3.3 In vitro skin permeation study of compound D
The in vitro skin permeation study was carried out in a modified Franz-type diffusion cell using newborn pig skin as a partition membrane. The mean cumulative amount of compound D permeated from crude Z. cassumunar oil and Z. cassumunar blended patches were 38.55 ± 18.48% and 36.72 ± 11.29% after 24 h, respectively (Fig. 7). Although another publication reported that glycerine could enhance drug permeability [40] and [41], the Z. cassumunar blended patches contained only a small amount of glycerin as plasticizer which was unlikely to affect drug permeation. Moreover, compound D was only slightly detected in the receptor medium. Because of its structure, compound D exhibits less hydrophilicity than hydrophobicity [11], [13] and [15]. The in vitro skin permeation kinetics model of compound D provided a better fit to a first-order model than zero-order and Higuchi's model (Fig. 7).

Fig. 7. In vitro skin permeation of compound D content from crude Z. cassumunar oil and Z. cassumunar blended patches and in vitro skin permeation kinetics of zero order model (A), first order model (B), and Higuchi's model (C).
Thus, the newborn pig skins were removed from modified Franz-type diffusion cell apparatus.
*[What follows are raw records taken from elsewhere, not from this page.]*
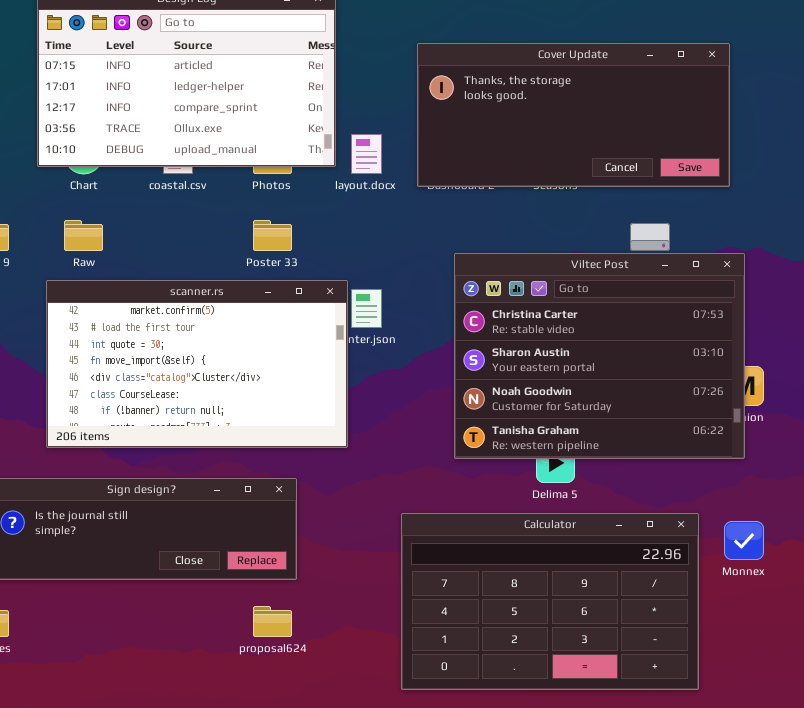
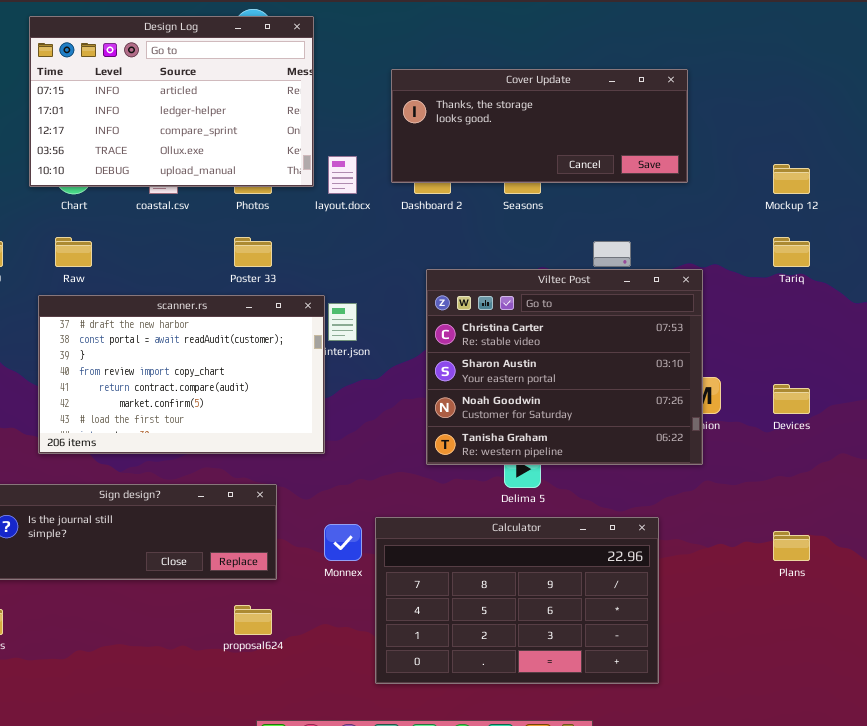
Cover Update: [417,43,730,187] -> [391,69,688,183], resized
scanner.rs: [46,280,348,448] -> [38,295,325,454], scrolled up 5 rows
Monnex: [724,521,764,560] -> [324,524,362,561], moved

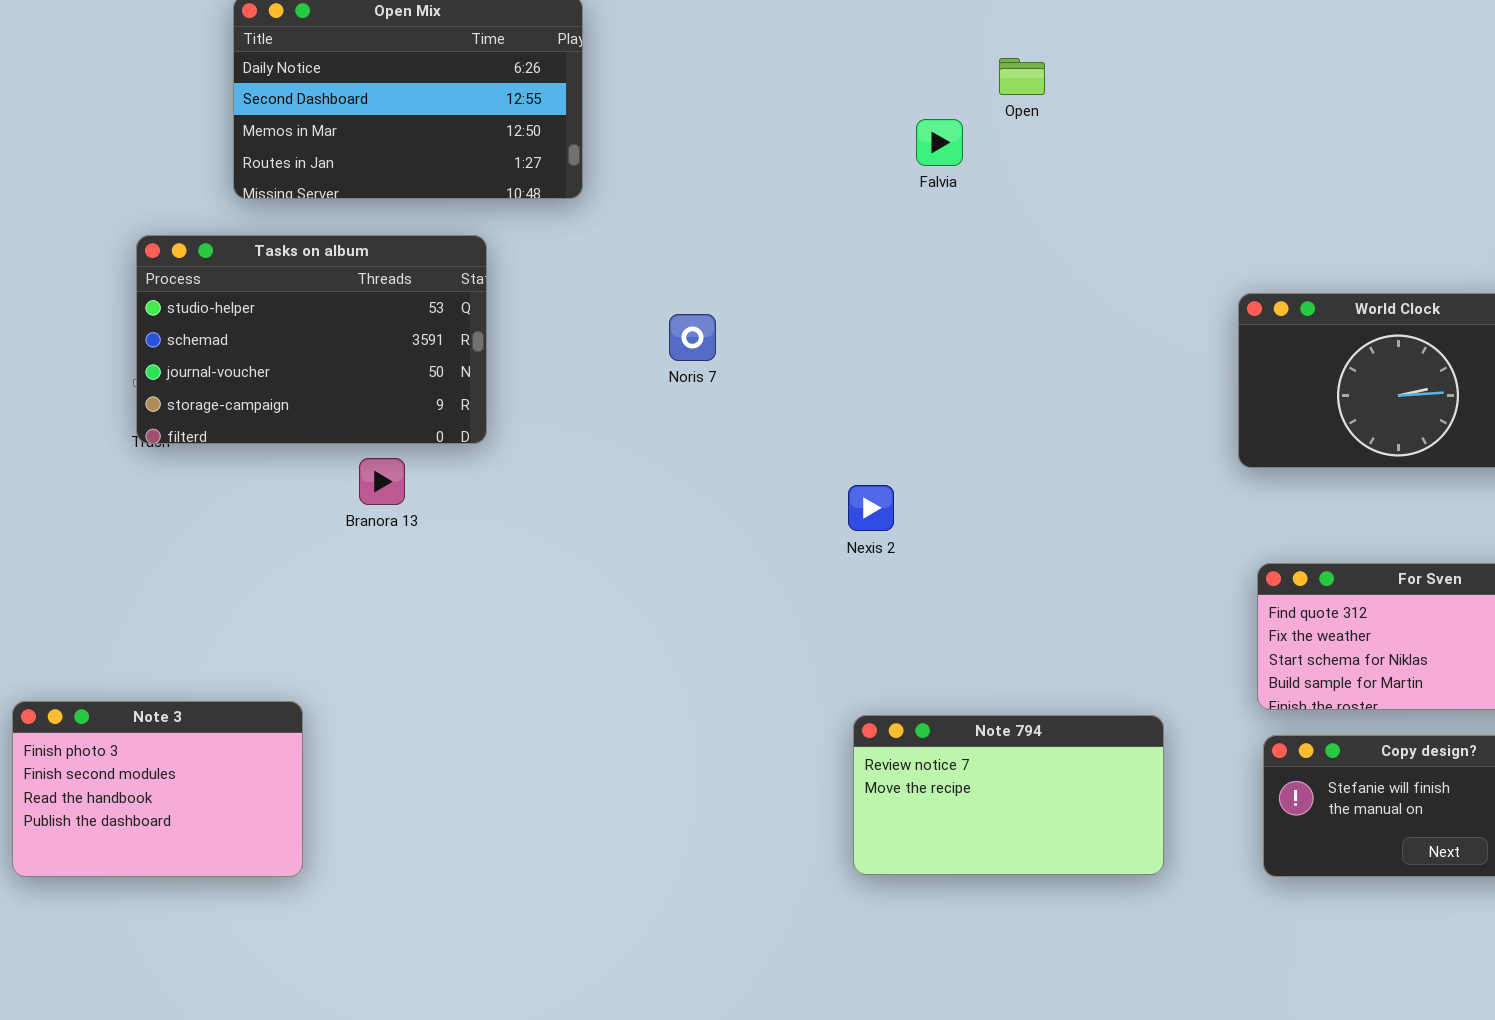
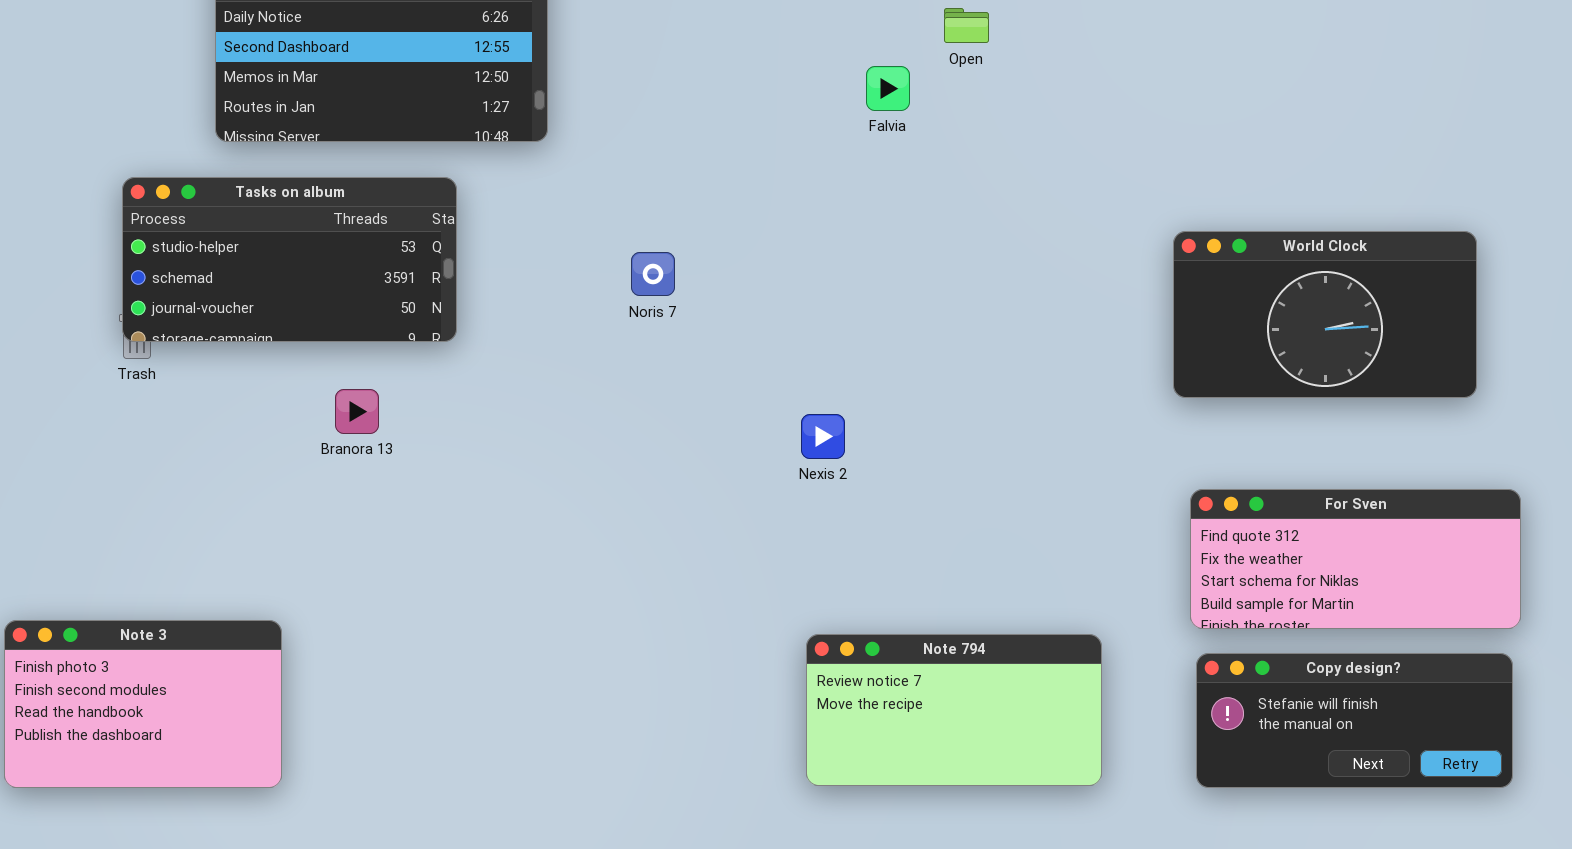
Tasks on album: [136,235,487,444] -> [122,177,457,342], resized

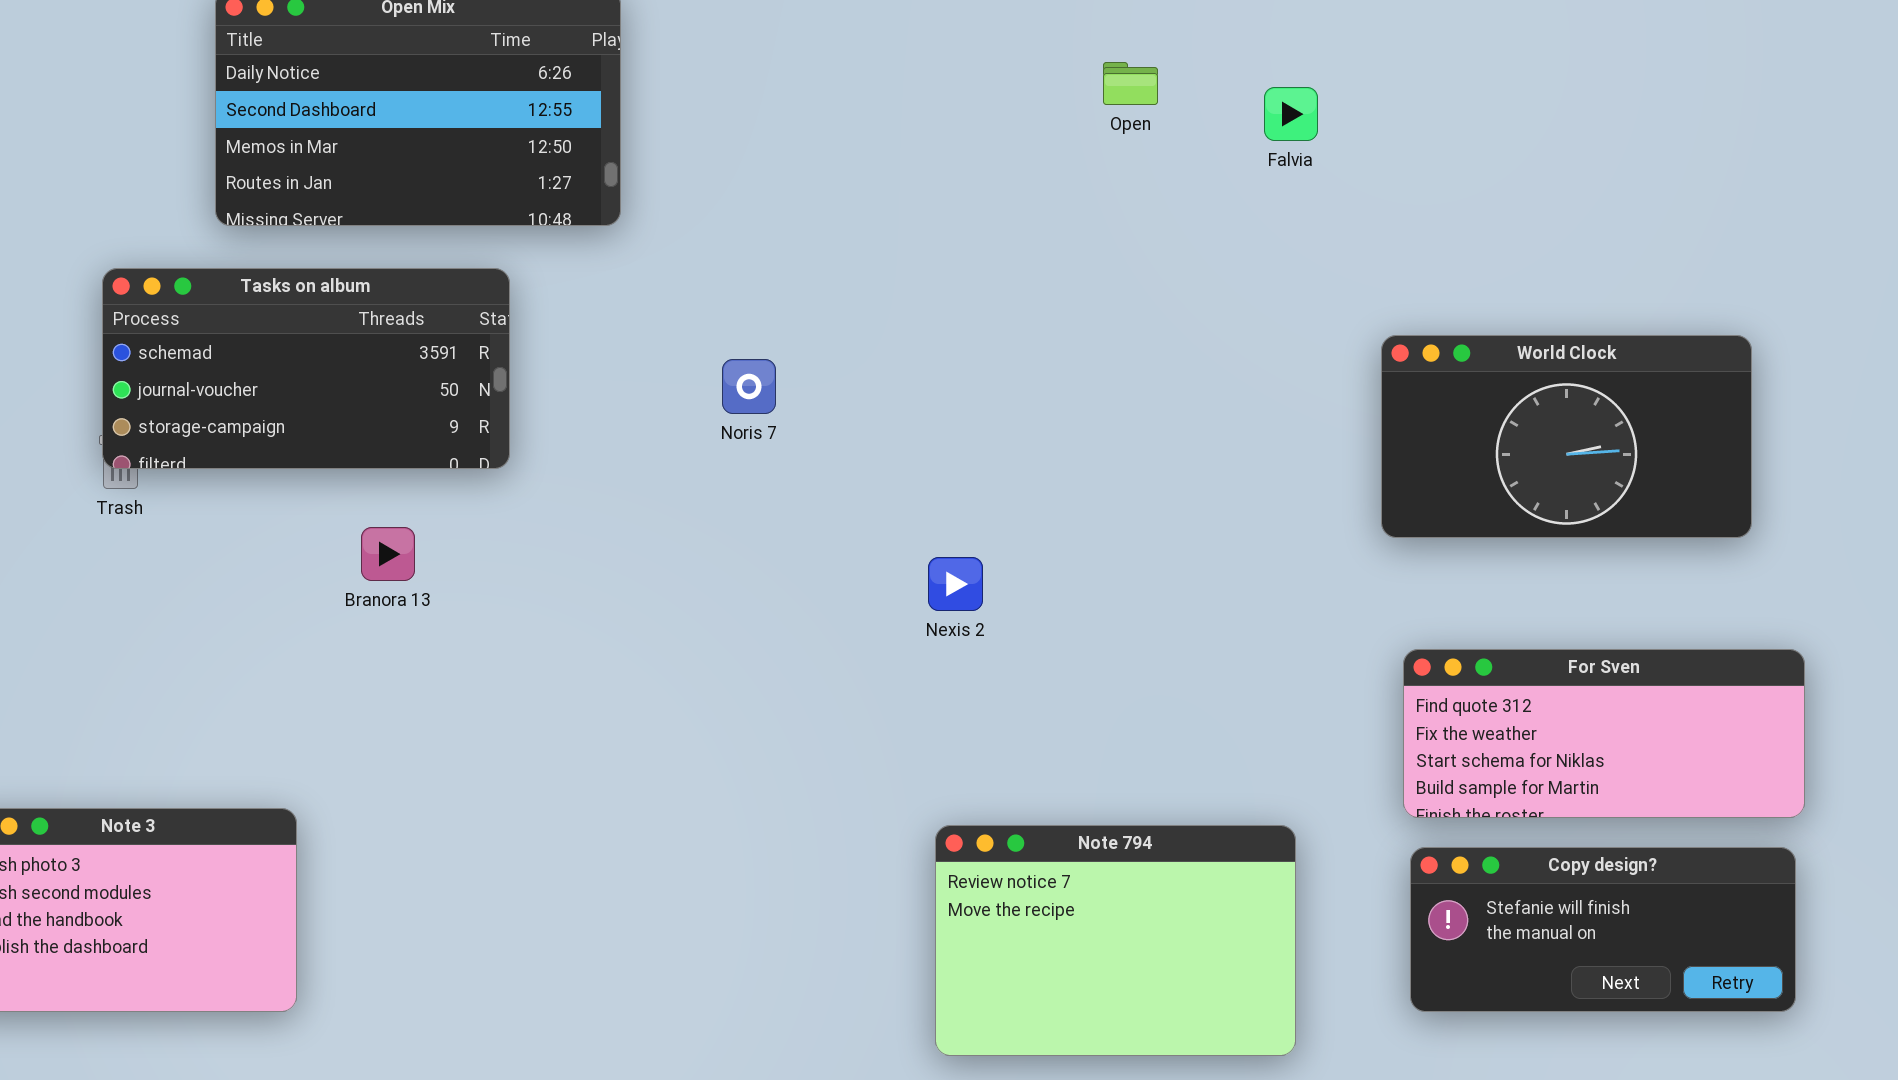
Falvia: [866,66,910,111] -> [1264,87,1318,141], moved
Tasks on album: [122,177,457,342] -> [102,268,510,469], scrolled down 1 row
Note 794: [806,634,1102,786] -> [935,825,1296,1056], resized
They were cut into small pieces and homogenized, and then were extracted in absolute ethanol. These solutions were analyzed for the remaining compound D content by HPLC method. They contained 60.54 ± 39.55% and 46.77 ± 17.93% compound D content in crude Z. cassumunar oil and Z. cassumunar blended patches, respectively. Thus, the compound D was highly accumulated in newborn pig skin layer minimum permeation into receptor medium. However, the underlying mechanisms for this effect was never reported and will be further studied.

4 Conclusion

In the current work prepared the Z. cassumunar blended patches made from chitosan and PVA polymer blends incorporating the crude Z. cassumunar oil. The surface and cross section were photographed for morphology study under SEM technique and the physicochemical properties evaluated by FTIR, DSC, XRD, moisture uptake, swelling ratio, erosion, and porosity. The results revealed compatible, homogeneous, smooth, and compact blended ingredients. The blended patches could absorb the moisture that resulted in swelling of blended patches. They were eroded which increased the number of porous channels homogenously to pass compound D from Z. cassumunar blended patches. The blended patches provided a controlled release and skin permeation of compound D when studied by modified Franz-type diffusion cell apparatus. Thus, the blended patches could be suitably used for herbal medicine application.

Acknowledgment

The authors reported no declaration of interests. The authors are thankful to the Faculty of Pharmacy and the Research Institute of Rangsit University (Grant No.74/2555) for financial supports.